When your single order repeats, and repeats…

I often hear from businesses which have given in to a sales pitch for printer/toner cartridges, only to be told later they agreed to not one but 10 orders, and if they resist, they are threatened with legal action until they relent and pay up.

“Liz” was recently caught by one of these unscrupulous operators. Sadly there are many of them.

“I don’t want to pay this woman as I have been scammed enough,” she said in an e-mail. “But I also don't want my business to be sued.

“Could you please help me. I went onto HelloPeter and saw many people complaining about the same issue. Is there a way I can fight them and make them leave me alone?”

Yes, there is.

The Consumer Protection Act’s (CPA) Section 21 provides consumers with handy protection in this regard.

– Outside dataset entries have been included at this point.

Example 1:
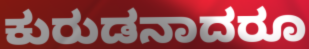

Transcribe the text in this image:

ಕುರುಡನಾದರೂ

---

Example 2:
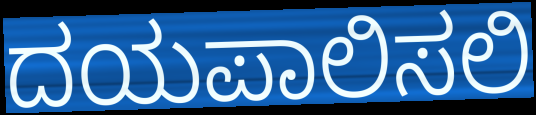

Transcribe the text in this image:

ದಯಪಾಲಿಸಲಿ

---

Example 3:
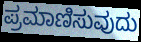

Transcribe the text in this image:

ಪ್ರಮಾಣಿಸುವುದು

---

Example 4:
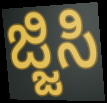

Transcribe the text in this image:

ಜ್ಜಿಸಿ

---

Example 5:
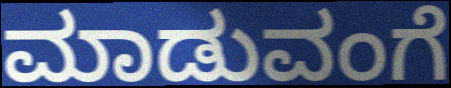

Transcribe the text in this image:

ಮಾಡುವಂಗೆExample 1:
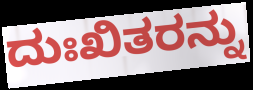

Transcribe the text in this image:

ದುಃಖಿತರನ್ನು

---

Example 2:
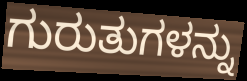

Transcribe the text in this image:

ಗುರುತುಗಳನ್ನು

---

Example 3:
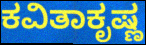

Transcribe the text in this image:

ಕವಿತಾಕೃಷ್ಣ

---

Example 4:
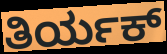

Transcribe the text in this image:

ತಿರ್ಯಕ್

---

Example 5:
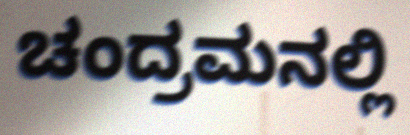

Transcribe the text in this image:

ಚಂದ್ರಮನಲ್ಲಿ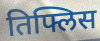
तिफ्लिस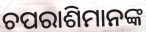
ଚପରାଶିମାନଙ୍କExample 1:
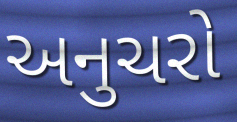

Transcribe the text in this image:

અનુચરો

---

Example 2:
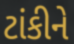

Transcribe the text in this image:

ટાંકીને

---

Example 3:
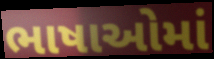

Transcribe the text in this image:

ભાષાઓમાં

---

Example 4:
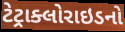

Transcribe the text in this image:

ટેટ્રાક્લોરાઇડનો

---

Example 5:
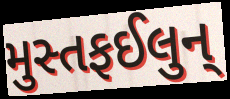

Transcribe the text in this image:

મુસ્તફઈલુન્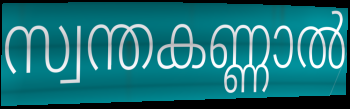
സ്വന്തകണ്ണാൽ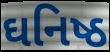
ઘનિષ્ઠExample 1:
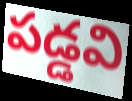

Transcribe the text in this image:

పడ్డవి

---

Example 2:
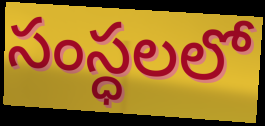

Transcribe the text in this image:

సంస్ధలలో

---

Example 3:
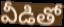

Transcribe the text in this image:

వీడితో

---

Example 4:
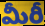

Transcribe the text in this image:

మీరీ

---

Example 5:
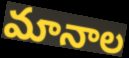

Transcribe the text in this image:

మానాలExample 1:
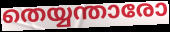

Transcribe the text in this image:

തെയ്യന്താരോ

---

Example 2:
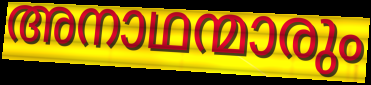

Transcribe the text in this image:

അനാഥന്മാരും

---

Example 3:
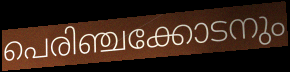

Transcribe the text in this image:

പെരിഞ്ചക്കോടനും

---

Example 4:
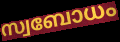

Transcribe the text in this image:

സ്വബോധം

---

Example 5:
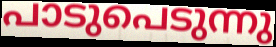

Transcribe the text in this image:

പാടുപെടുന്നു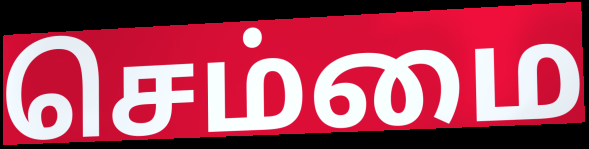
செம்மை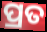
ପ୍ରତ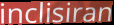
inclisiran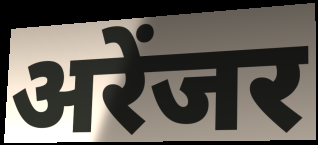
अरेंजर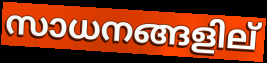
സാധനങ്ങളില്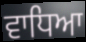
ਵਾਧਿਆ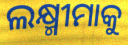
ଲକ୍ଷ୍ମୀମାକୁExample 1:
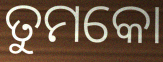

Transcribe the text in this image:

ତୁମକୋ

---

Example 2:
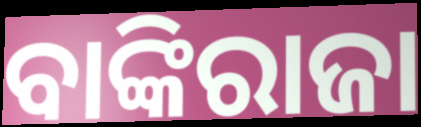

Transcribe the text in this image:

ବାଙ୍କିରାଜା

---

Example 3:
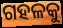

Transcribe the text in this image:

ଗହଳକୁ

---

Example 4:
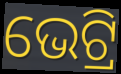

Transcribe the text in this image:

ଭେଟ୍ରି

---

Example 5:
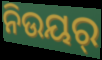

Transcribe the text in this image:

ନିଉୟର୍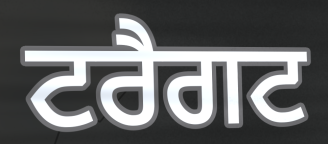
ਟਰੈਗਟ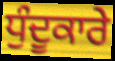
ਧੁੰਦੂਕਾਰੇ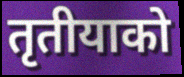
तृतीयाकोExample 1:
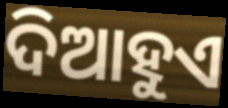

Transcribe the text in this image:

ଦିଆହୁଏ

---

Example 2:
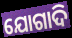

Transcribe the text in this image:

ଯୋଗାଦି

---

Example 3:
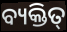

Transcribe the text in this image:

ବ୍ୟକ୍ତିତ୍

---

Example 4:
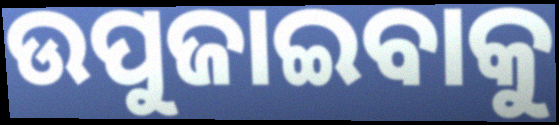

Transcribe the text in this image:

ଉପୁଜାଇବାକୁ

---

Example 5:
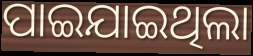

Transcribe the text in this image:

ପାଇଯାଇଥିଲା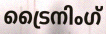
ട്രൈനിംഗ്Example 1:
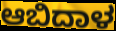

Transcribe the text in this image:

ಆಬಿದಾಳ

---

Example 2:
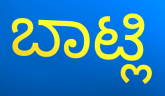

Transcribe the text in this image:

ಬಾಟ್ಲಿ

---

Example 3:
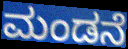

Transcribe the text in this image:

ಮಂಡನೆ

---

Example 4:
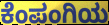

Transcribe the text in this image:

ಕೆಂಪಂಗಿಯ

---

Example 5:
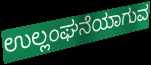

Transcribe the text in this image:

ಉಲ್ಲಂಘನೆಯಾಗುವ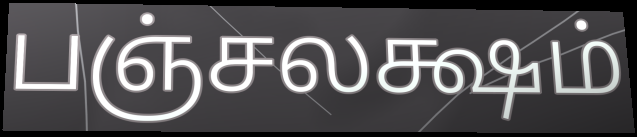
பஞ்சலக்ஷம்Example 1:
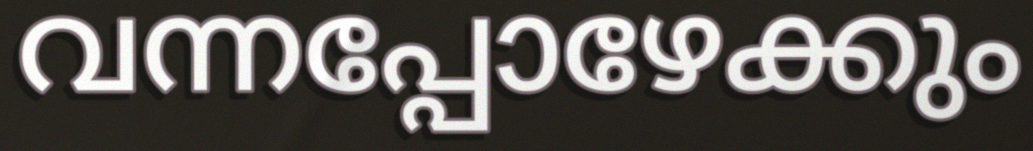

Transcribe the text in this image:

വന്നപ്പോഴേക്കും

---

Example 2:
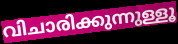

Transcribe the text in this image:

വിചാരിക്കുന്നുള്ളൂ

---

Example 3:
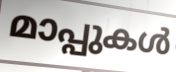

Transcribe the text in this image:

മാപ്പുകൾ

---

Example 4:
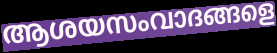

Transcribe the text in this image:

ആശയസംവാദങ്ങളെ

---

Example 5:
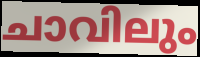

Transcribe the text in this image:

ചാവിലുംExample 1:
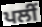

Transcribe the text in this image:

ਪਲੀਂ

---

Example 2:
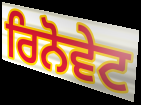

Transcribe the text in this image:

ਰਿਨੋਵੇਟ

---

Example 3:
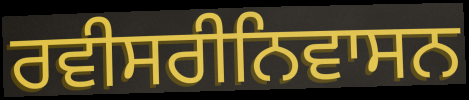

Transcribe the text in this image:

ਰਵੀਸਰੀਨਿਵਾਸਨ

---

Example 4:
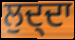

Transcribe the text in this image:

ਲੁਦ੍ਦਾ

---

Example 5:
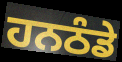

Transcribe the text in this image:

ਹਨਠੰਡੇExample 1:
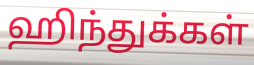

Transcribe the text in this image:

ஹிந்துக்கள்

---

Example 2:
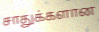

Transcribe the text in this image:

சாதுக்களான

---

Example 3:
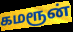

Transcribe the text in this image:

கமரூன்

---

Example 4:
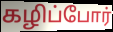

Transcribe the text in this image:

கழிப்போர்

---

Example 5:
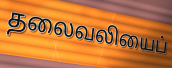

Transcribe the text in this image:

தலைவலியைப்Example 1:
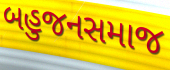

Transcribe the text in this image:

બહુજનસમાજ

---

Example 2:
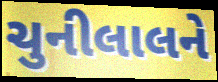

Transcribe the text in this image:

ચુનીલાલને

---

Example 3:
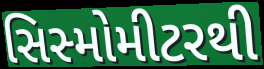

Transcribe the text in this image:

સિસ્મોમીટરથી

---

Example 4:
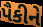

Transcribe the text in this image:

પૈકીને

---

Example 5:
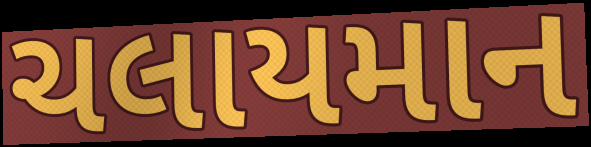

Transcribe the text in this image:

ચલાયમાનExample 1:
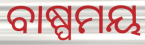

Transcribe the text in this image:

ବାଷ୍ପମୟ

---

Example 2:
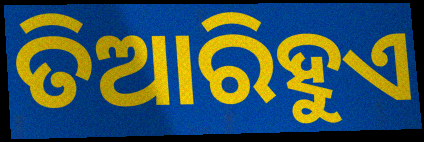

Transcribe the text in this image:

ତିଆରିହୁଏ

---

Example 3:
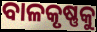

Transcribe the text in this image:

ବାଳକୃଷ୍ଣକୁ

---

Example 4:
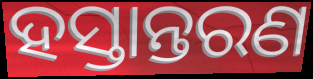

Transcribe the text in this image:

ହସ୍ତାନ୍ତରଣ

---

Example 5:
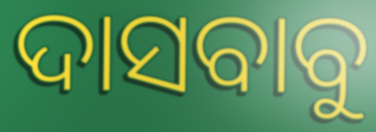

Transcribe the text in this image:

ଦାସବାବୁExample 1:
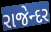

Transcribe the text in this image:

રાજેન્દર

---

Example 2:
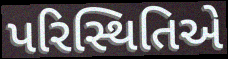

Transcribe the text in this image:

પરિસ્થિતિએ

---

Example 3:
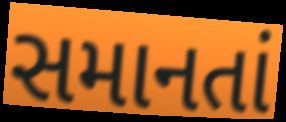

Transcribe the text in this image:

સમાનતાં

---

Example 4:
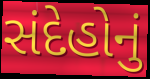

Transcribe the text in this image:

સંદેહોનું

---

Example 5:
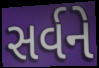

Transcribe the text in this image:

સર્વને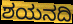
ಶಯನದಿ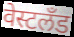
वेस्टलँडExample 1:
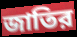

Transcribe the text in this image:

জাতির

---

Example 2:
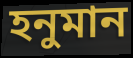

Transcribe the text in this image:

হনুমান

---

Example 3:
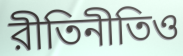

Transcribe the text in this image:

রীতিনীতিও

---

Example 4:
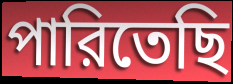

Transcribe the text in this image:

পারিতেছি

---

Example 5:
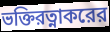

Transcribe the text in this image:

ভক্তিরত্নাকরের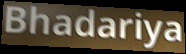
Bhadariya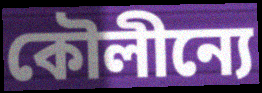
কৌলীন্যে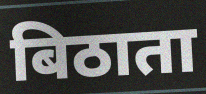
बिठाता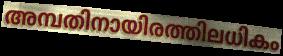
അമ്പതിനായിരത്തിലധികം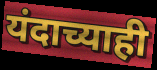
यंदाच्याही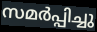
സമർപ്പിച്ചു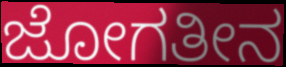
ಜೋಗತೀನ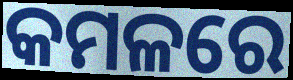
କମଳରେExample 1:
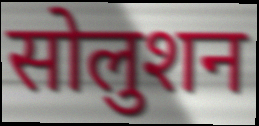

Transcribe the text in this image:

सोलुशन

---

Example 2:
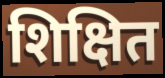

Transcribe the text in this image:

शिक्षित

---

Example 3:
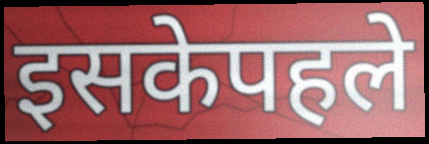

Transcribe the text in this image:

इसकेपहले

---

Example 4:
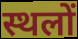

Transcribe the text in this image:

स्थलों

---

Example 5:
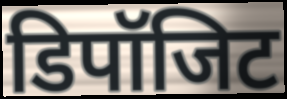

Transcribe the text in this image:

It states, among other things, that if “a supplier delivers any further goods to a consumer, other than in terms of a different agreement or transaction, those further goods are unsolicited goods”.

The same applies to the delivery of “a larger quantity of goods than the consumer agreed to buy”.

The person who has received such unsolicited goods can either keep them without paying for them, or send them back at the expense of the supplier.

I told Liz to demand proof, in the form of a call recording, that she was told, and agreed to, 10 cartridge orders instead of just the one, failing which there is no contract. And to tell that woman that if she continues to send her unsolicited products, she will regard them as donations unless they uplift them with “20 business days”, as the CPA specifies.

If that doesn’t do the trick, I’ll wade in. Enough!

Who pays for your repeat prescription for chronic medication?

In many cases, it’s the medical aid member, either out of their own pocket or from their medical savings account, which is ultimately the same thing. Such doctor’s visits - specifically to get a repeat prescription must be paid by the medical scheme’s fund, that is out of “risk”, says Mark Hyman, CEO and founder of MediCheck.

“It boils down to incorrect coding,” Hyman says.

“If the doctor fails to use the correct code for a consultation to issue a repeat prescription, the cost of the consultation will not be covered by the fund.

“Patients must make sure they enter the right code.”